Required work ▸
a - Reproduce word for word the stretch of the Sonatrach passage from "The hydrocarbon sector" through "Algeria’s export earnings.".
b - Say whether each statement below agrees with the Sonatrach passage, answering yes or no and quoting the words that settle it: (i) Sonatrach is Europe's second largest gas supplier. (ii) Oil and gas related activities account for roughly 30% of Algeria's export earnings. (iii) The planned average spending on exploration is $1.5 billion a year.

Extracted text ▸
^^^^

Sonatrach, Algeria’s state-owned oil company is rightly portrayed as a North African behemoth. The firm, by most standard indicators, is the giant continent’s largest company, Europe’s second largest gas supplier, and the third largest LNG exporter worldwide. The company retains control over all oil and gas exploration, production, and refining activities. Its importance to the national economy cannot be overstated.

The hydrocarbon sector is not only the backbone of the economy, but also the country’s engine room, providing the foreign exchange and wealth to fund the ambitious diversification efforts of the government. Oil and gas related activities account for roughly 60% of budget revenues, 30% of the national GDP and a massive 95% of Algeria’s export earnings.

Steering the national ship Sonatrach is chief executive officer Mohammed Meziane. Given the astonishing ambitions he has for the next five years, and the money that will be spent to get the job done, he’s fast gained a reputation as one of the hardest men to get a sit down meeting with in the industry. Oil &Gas Middle East managed just that recently in Abu Dhabi, and discovered February’s reports of a US$60 billion investment chest over the next five years was wrong. It’s now $65 billion, and the upstream business will be the principal benefactor.

“We aim to invest US$65bn on the energy sector in the next five years, with an average of $1.5 billion each year for the next five years on exploration activities alone. It may be higher in some years, but the average is $1.5bn,” reveals Meziane.

^^^^

Data provided ▸

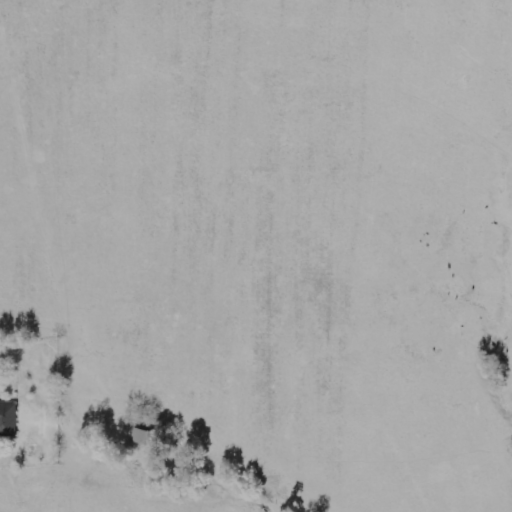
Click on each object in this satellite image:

^^^^

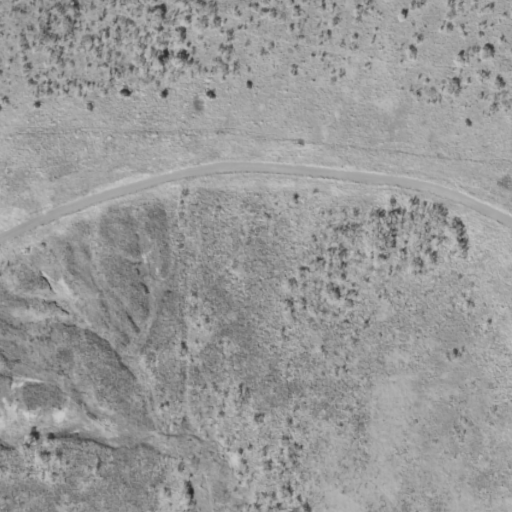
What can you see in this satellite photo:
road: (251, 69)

^^^^

Task-by-task answers ▸
a -
The hydrocarbon sector is not only the backbone of the economy, but also the country’s engine room, providing the foreign exchange and wealth to fund the ambitious diversification efforts of the government. Oil and gas related activities account for roughly 60% of budget revenues, 30% of the national GDP and a massive 95% of Algeria’s export earnings.

b -
(i) Yes: "Europe’s second largest gas supplier"
(ii) No: "a massive 95% of Algeria’s export earnings"
(iii) Yes: "an average of $1.5 billion each year for the next five years on exploration activities alone"